Empire Bakuba emprunte le nom d'une tribu guerrière congolaise, et incorpore ostensiblement des rythmes roots de l'intérieur, des sons qui avaient longtemps été mis à l'écart par la rumba populaire. Le groupe connaît un succès instantané, et avec Zaïko Langa Langa, ils sont devenus la bande de Kinshasa la plus populaire. Avec des succès tels que Dadou Pépé Kallé et Papy Tex Sango ya mawa, le groupe est un montage constante sur les cartes. Ils créent également une nouvelle danse, le « kwassa kwassa ».
Lors de leur dixième anniversaire en 1982, le groupe est élu groupe de tête du Zaïre. Tout au long des années 1980, Empire Bakuba continue de visiter longuement tout en produisant pas moins de quatre albums par an. Au milieu de la décennie, on compte de nombreux adeptes à travers l'Afrique francophone centrale et occidentale. Son album de 1986, une collaboration avec Nyboma, appelé Zouke Zouke, est une des années les premiers albums les plus vendus. Mais c'était sa deuxième collaboration avec Nyboma, Moyibi (1988), qui a lancé sa popularité dans toute l'Afrique.
Dans les années 1980 et début des années 1990, Kallé fusionné éléments de la version trépidant de soukous produites dans les studios de Paris. Son album datant de 1990 — Roger Millan, un hommage aux exploits du grand footballeur camerounais — est un exemple classique de cet arrangement.

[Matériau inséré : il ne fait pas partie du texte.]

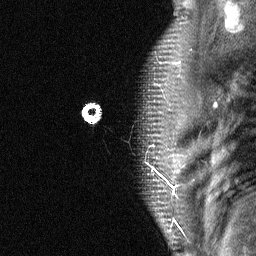
Breast MRI (dynamic contrast-enhanced), one sagittal slice. Position 53 of 64 along the scan axis. Dynamic contrast-enhanced study with each time point stored as its own series, time point 2 of 4 at this slice position (early post-contrast, ordered by acquisition time). 1.5 T. TE 4.8 ms, TR 27 ms. 2 mm slice thickness. 256 × 256 image matrix, field of view 180 × 180 mm. Patient: female, 50 years. From the clinical record (not read from this slice): setting: breast cancer imaged before/during neoadjuvant chemotherapy; receptor status: HER2-positive.
Outlined on this slice (semi-automatically segmented with operator editing):
- analysis volume of interest (the breast-tissue region the enhancement analysis was run in; not a lesion): box from (x=139, y=91) to (x=189, y=177) px
- tumour enhancement mask (voxels above the 90 % enhancement threshold inside the analysis volume of interest): (x=152, y=167)–(x=154, y=170)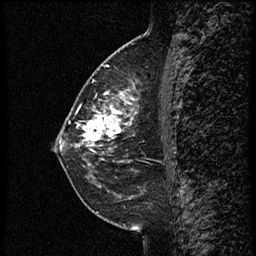
Breast MRI (dynamic contrast-enhanced), one sagittal slice; dynamic contrast-enhanced study with each time point stored as its own series, time point 2 of 3 at this slice position (early post-contrast, ordered by acquisition time); 1.5 T; TE 4.2 ms, TR 18.9 ms; 2 mm slice thickness; 256 × 256 image matrix. Female patient. From the clinical record (not read from this slice): setting: breast cancer imaged before/during neoadjuvant chemotherapy; receptor status: HER2-positive.
Annotated regions visible in this slice (semi-automatically segmented with operator editing):
- analysis volume of interest (the breast-tissue region the enhancement analysis was run in; not a lesion): bounding box <77,80,151,147> (left, top, right, bottom; pixels)
- tumour enhancement mask (voxels above the 100 % enhancement threshold inside the analysis volume of interest): <82,85,137,147>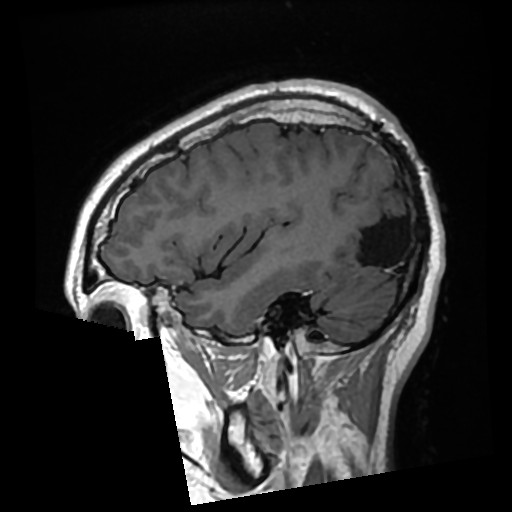
Brain MRI from a brain-tumour surgery series, one sagittal slice. Slice 83 of 276 in the series (ordered by position). T1-weighted post-contrast. 0.7 mm slice thickness. 512 × 512 image matrix, field of view 250 × 250 mm. From the clinical record (not read from this slice): histopathology: Glioma with ependymal features; WHO grade: 2; tumour location: Left Parietal.
Structures marked on this image (expert manual segmentation):
- previous resection cavity: bounding box [x1, y1, x2, y2] px = [344, 184, 404, 266]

En 1992, le groupe fait face à sa première grande calamité quand Emoro, nain dansant du groupe, décède lors d'une tournée au Botswana. Malgré ce revers, la popularité de Pépé Kallé continue de monter en flèche dans les années 1990 ; en effet, il sort des albums comme Gigantafrique, « plus grand que la vie et le cocktail ». Il collabore également avec d'autres légendes comme Lutumba Simaro et N'Yoka Longo.
Pépé Kallé décède d'une crise cardiaque la nuit du 28 au 29 novembre 1998. Derrière lui, il laisse ses petits enfants, Khristivy Ngomora et Olivia Kabasélè-Yampanya, qui sont ses héritiers. Ils vivent tous les deux chez leur mère, en France, plus précisément à Paris.